General Motors has confirmed that it's cutting 15% of its workforce to save $6 billion.
It will cut car production and stop building several slow-selling models, and slash its North American workforce.
It's the biggest restructuring by GM in North America since its bankruptcy a decade ago.
GM says it plans to halt production next year at three assembly plants - Lordstown, Ohio, Hamtramck, Michigan, and Oshawa, Ontario.
The company also plans to stop building several models now assembled at those plants.
GM said it will shift more investment to electric and autonomous vehicles.
The issue will be addressed in talks with the United Auto Workers union next year.

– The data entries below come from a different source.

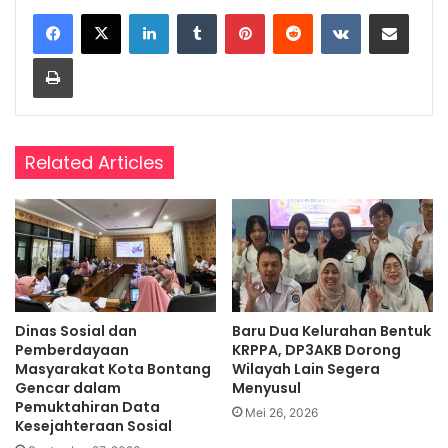
LinkedIn
Tumblr
Pinterest
Reddit
VKontakte
Share via Email
Print
Related Articles
Dinas Sosial dan
Baru Dua Kelurahan Bentuk
Pemberdayaan
KRPPA, DP3AKB Dorong
Masyarakat Kota Bontang
Wilayah Lain Segera
Gencar dalam
Menyusul
Pemuktahiran Data
Mei 26, 2026
Kesejahteraan Sosial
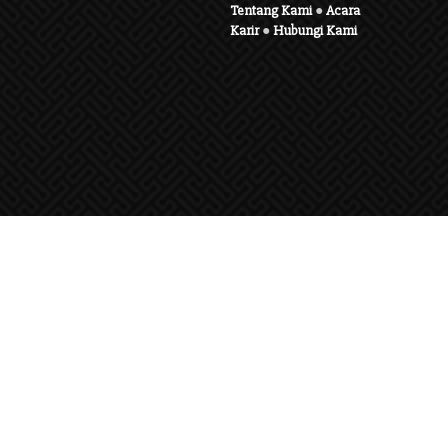
Tentang Kami
●
Acara
Karir
●
Hubungi Kami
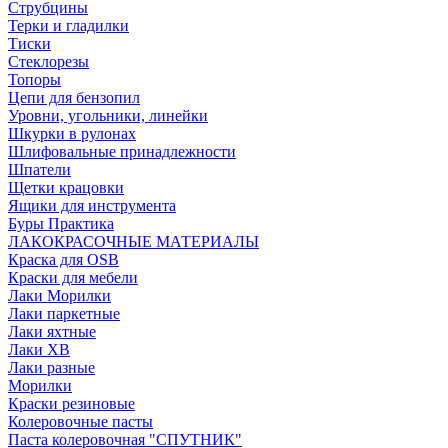
Струбцины
Терки и гладилки
Тиски
Стеклорезы
Топоры
Цепи для бензопил
Уровни, угольники, линейки
Шкурки в рулонах
Шлифовальные принадлежности
Шпатели
Щетки крацовки
Ящики для инструмента
Буры Практика
ЛАКОКРАСОЧНЫЕ МАТЕРИАЛЫ
Краска для OSB
Краски для мебели
Лаки Морилки
Лаки паркетные
Лаки яхтные
Лаки ХВ
Лаки разные
Морилки
Краски резиновые
Колеровочные пасты
Паста колеровочная "СПУТНИК"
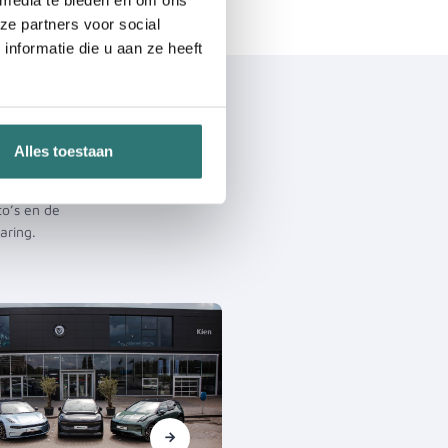
ze partners voor social
nformatie die u aan ze heeft
jou
Alles toestaan
to’s en de
aring.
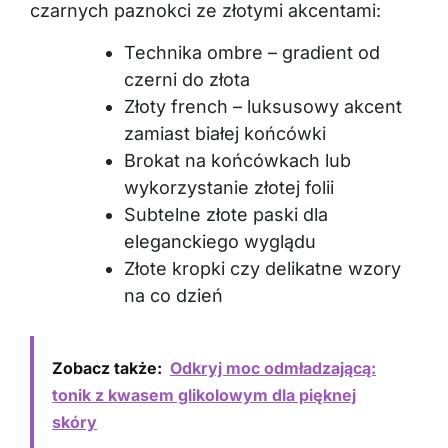
czarnych paznokci ze złotymi akcentami:
Technika ombre – gradient od
czerni do złota
Złoty french – luksusowy akcent
zamiast białej końcówki
Brokat na końcówkach lub
wykorzystanie złotej folii
Subtelne złote paski dla
eleganckiego wyglądu
Złote kropki czy delikatne wzory
na co dzień
Zobacz także:
Odkryj moc odmładzającą:
tonik z kwasem glikolowym dla pięknej
skóry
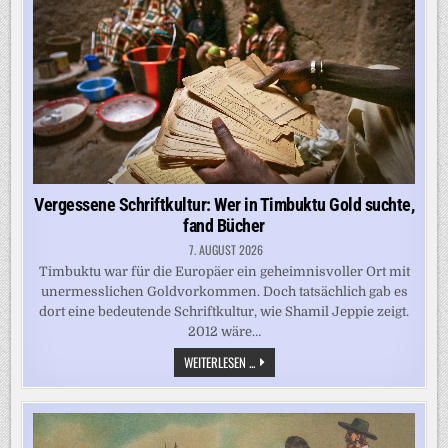
Vergessene Schriftkultur: Wer in Timbuktu Gold suchte,
fand Bücher
7. AUGUST 2026
Timbuktu war für die Europäer ein geheimnisvoller Ort mit
unermesslichen Goldvorkommen. Doch tatsächlich gab es
dort eine bedeutende Schriftkultur, wie Shamil Jeppie zeigt.
2012 wäre…
VERGESSENE
WEITERLESEN ...
SCHRIFTKULTUR:
WER
IN
TIMBUKTU
GOLD
SUCHTE,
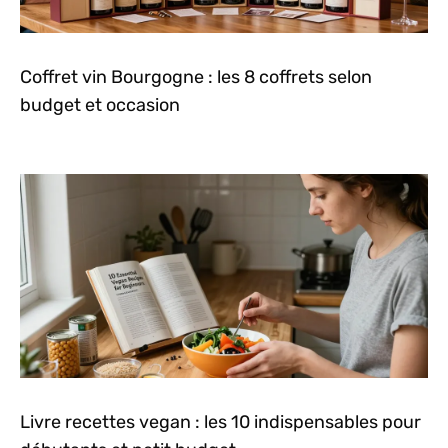
Coffret vin Bourgogne : les 8 coffrets selon
budget et occasion
Livre recettes vegan : les 10 indispensables pour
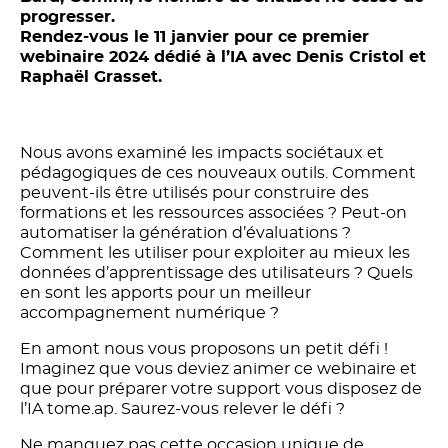
progresser.
Rendez-vous le 11 janvier pour ce premier
webinaire 2024 dédié à l’IA avec Denis Cristol et
Raphaël Grasset.
Nous avons examiné les impacts sociétaux et
pédagogiques de ces nouveaux outils. Comment
peuvent-ils être utilisés pour construire des
formations et les ressources associées ? Peut-on
automatiser la génération d’évaluations ?
Comment les utiliser pour exploiter au mieux les
données d’apprentissage des utilisateurs ? Quels
en sont les apports pour un meilleur
accompagnement numérique ?
En amont nous vous proposons un petit défi !
Imaginez que vous deviez animer ce webinaire et
que pour préparer votre support vous disposez de
l’IA tome.ap. Saurez-vous relever le défi ?
Ne manquez pas cette occasion unique de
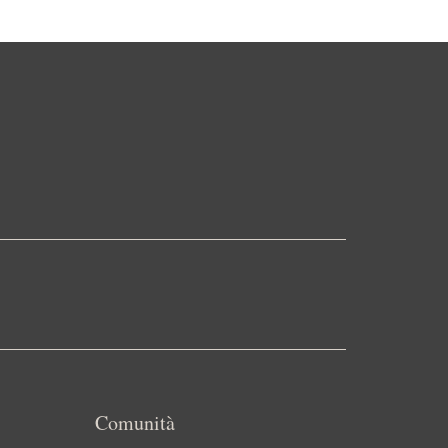
Comunità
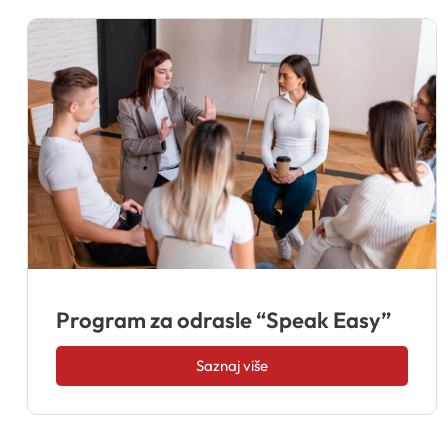
Program za odrasle “Speak Easy”
Saznaj više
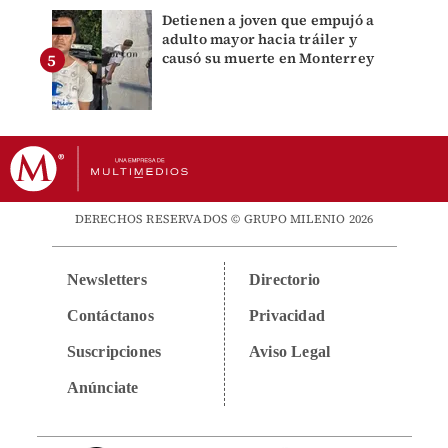
Detienen a joven que empujó a
adulto mayor hacia tráiler y
causó su muerte en Monterrey
DERECHOS RESERVADOS © GRUPO MILENIO 2026
Newsletters
Directorio
Contáctanos
Privacidad
Suscripciones
Aviso Legal
Anúnciate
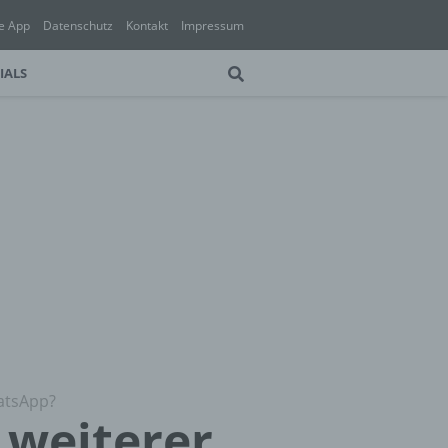
e App
Datenschutz
Kontakt
Impressum
IALS
hatsApp?
 weiterer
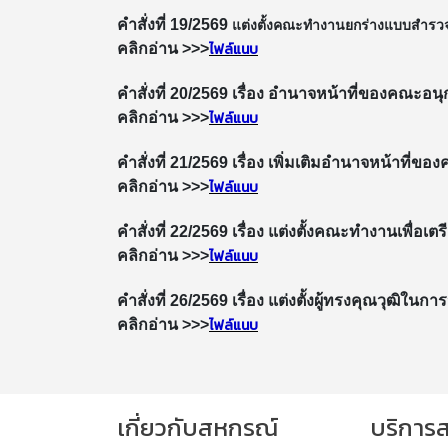
คำสั่งที่ 19/2569
แต่งตั้งคณะทำงานยกร่างแบบสำรวจ
ไฟล์แนบ
คลิกอ่าน >>>
คำสั่งที่ 20/2569 เรื่อง อำนาจหน้าที่ของคณะ
ไฟล์แนบ
คลิกอ่าน >>>
คำสั่งที่ 21/2569 เรื่อง เพิ่มเติมอำนาจหน้าที
ไฟล์แนบ
คลิกอ่าน >>>
คำสั่งที่ 22/2569 เรื่อง แต่งตั้งคณะทำงานเพื่
ไฟล์แนบ
คลิกอ่าน >>>
คำสั่งที่ 26/2569 เรื่อง แต่งตั้งผู้ทรงคุณวุ
ไฟล์แนบ
คลิกอ่าน >>>
เกี่ยวกับสหกรณ์
บริการ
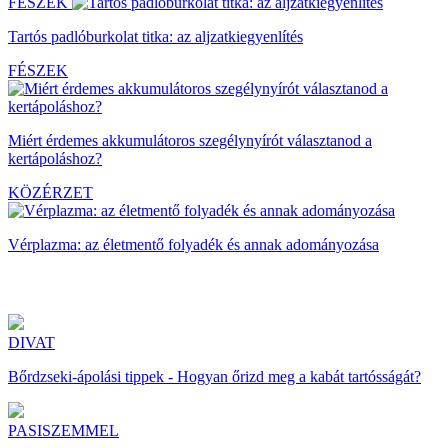
FÉSZEK
Tartós padlóburkolat titka: az aljzatkiegyenlítés
FÉSZEK
Miért érdemes akkumulátoros szegélynyírót választanod a
kertápoláshoz?
KÖZÉRZET
Vérplazma: az életmentő folyadék és annak adományozása
DIVAT
Bőrdzseki-ápolási tippek - Hogyan őrizd meg a kabát tartósságát?
PASISZEMMEL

GM Chief Executive Officer Mary Barra disclosed the plan.
"We are right sizing capacity for the realities of the marketplace" she said, adding that the cuts were prompted by auto industry changes.
GM shares were last up over 2% at $36.72 before being halted.
Cost pressures on GM and other automakers and suppliers have increased as demand waned for traditional sedans.
The company has said tariffs on imported steel, imposed earlier this year by the Trump administration, have cost it $1 billion.
A Canadian union, Unifor, which represents most unionised auto workers in Canada, said it was informed by GM that there would be no product allocated to the plant in Oshawa, about 60 km from Toronto, after December 2019.
GM employs about 2,500 union staff in Oshawa.
GM has begun what is expected to be a long and expensive transition to a new business model that embraces electrified and automated vehicles, many of which will be shared rather than owned.
The number one US automaker signaled the latest belt-tightening in late October when it offered buyouts to 50,000 salaried employees in North America, with the aim of reducing headcount by 18,000. It plans to trim executive ranks by 25%, the source said.
An industrywide slowdown in passenger car sales started to pick up steam in 2017.
The shift by US consumer preferences have been away from passenger cars to larger, more comfortable SUVs and pickup trucks has been swift and severe, leaving automakers scrambling to readjust.
As recently as 2012, passenger cars made up more than half of all US new vehicle sales.
Through the first nine months of 2018, that had fallen to around a third.